● **Your instructions**: Every record is to be printed exactly as written; pictures are to be omitted.

● **Record set**:
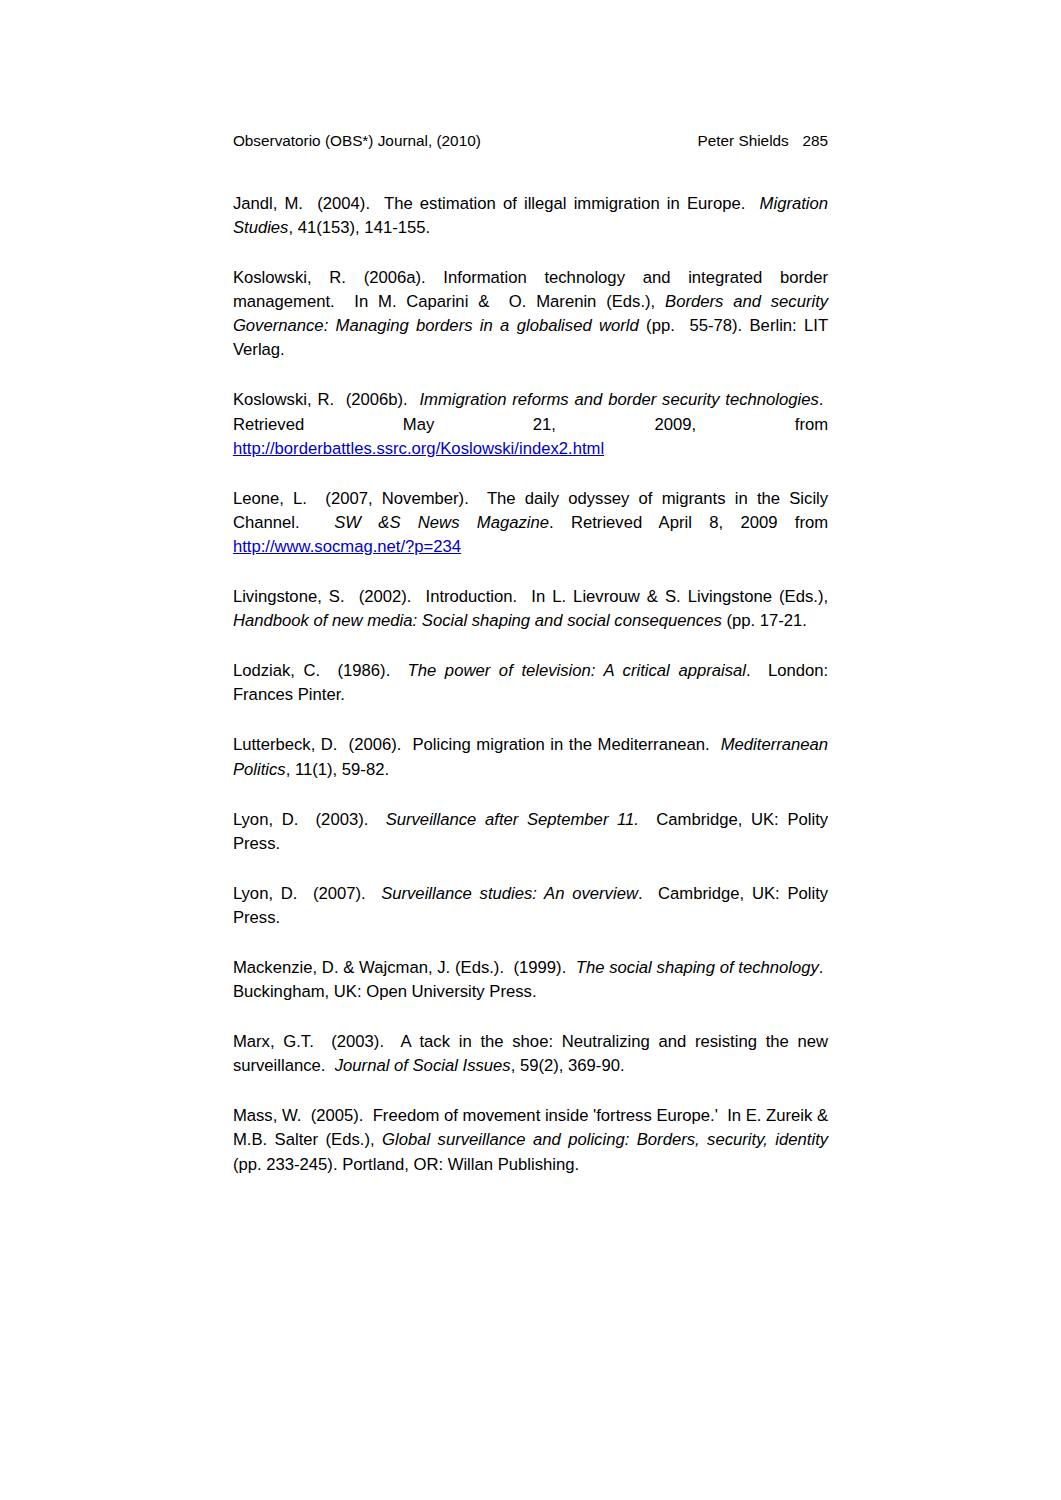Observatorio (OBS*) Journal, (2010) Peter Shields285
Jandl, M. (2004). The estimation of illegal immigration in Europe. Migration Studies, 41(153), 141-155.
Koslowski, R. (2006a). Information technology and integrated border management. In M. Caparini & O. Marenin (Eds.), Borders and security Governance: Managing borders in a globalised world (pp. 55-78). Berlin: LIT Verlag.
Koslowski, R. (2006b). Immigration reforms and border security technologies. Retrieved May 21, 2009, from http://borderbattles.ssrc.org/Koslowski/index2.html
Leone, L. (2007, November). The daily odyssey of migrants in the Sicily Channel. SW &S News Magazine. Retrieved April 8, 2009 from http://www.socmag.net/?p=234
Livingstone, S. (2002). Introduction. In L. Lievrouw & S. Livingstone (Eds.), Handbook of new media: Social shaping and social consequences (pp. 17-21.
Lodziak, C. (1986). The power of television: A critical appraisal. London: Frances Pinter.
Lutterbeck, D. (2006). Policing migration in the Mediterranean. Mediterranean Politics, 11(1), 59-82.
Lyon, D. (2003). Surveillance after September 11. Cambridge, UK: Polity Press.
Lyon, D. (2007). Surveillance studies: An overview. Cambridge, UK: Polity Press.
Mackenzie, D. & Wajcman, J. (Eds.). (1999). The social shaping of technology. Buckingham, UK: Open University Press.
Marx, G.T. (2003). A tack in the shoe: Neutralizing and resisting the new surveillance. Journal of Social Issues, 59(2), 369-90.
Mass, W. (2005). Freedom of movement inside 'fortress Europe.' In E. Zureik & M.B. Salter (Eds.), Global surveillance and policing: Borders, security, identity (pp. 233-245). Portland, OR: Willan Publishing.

● **Answer below**:
Observatorio (OBS*) Journal, (2010) Peter Shields285
Jandl, M. (2004). The estimation of illegal immigration in Europe. Migration Studies, 41(153), 141-155.
Koslowski, R. (2006a). Information technology and integrated border management. In M. Caparini & O. Marenin (Eds.), Borders and security Governance: Managing borders in a globalised world (pp. 55-78). Berlin: LIT Verlag.
Koslowski, R. (2006b). Immigration reforms and border security technologies. Retrieved May 21, 2009, from http://borderbattles.ssrc.org/Koslowski/index2.html
Leone, L. (2007, November). The daily odyssey of migrants in the Sicily Channel. SW &S News Magazine. Retrieved April 8, 2009 from http://www.socmag.net/?p=234
Livingstone, S. (2002). Introduction. In L. Lievrouw & S. Livingstone (Eds.), Handbook of new media: Social shaping and social consequences (pp. 17-21.
Lodziak, C. (1986). The power of television: A critical appraisal. London: Frances Pinter.
Lutterbeck, D. (2006). Policing migration in the Mediterranean. Mediterranean Politics, 11(1), 59-82.
Lyon, D. (2003). Surveillance after September 11. Cambridge, UK: Polity Press.
Lyon, D. (2007). Surveillance studies: An overview. Cambridge, UK: Polity Press.
Mackenzie, D. & Wajcman, J. (Eds.). (1999). The social shaping of technology. Buckingham, UK: Open University Press.
Marx, G.T. (2003). A tack in the shoe: Neutralizing and resisting the new surveillance. Journal of Social Issues, 59(2), 369-90.
Mass, W. (2005). Freedom of movement inside 'fortress Europe.' In E. Zureik & M.B. Salter (Eds.), Global surveillance and policing: Borders, security, identity (pp. 233-245). Portland, OR: Willan Publishing.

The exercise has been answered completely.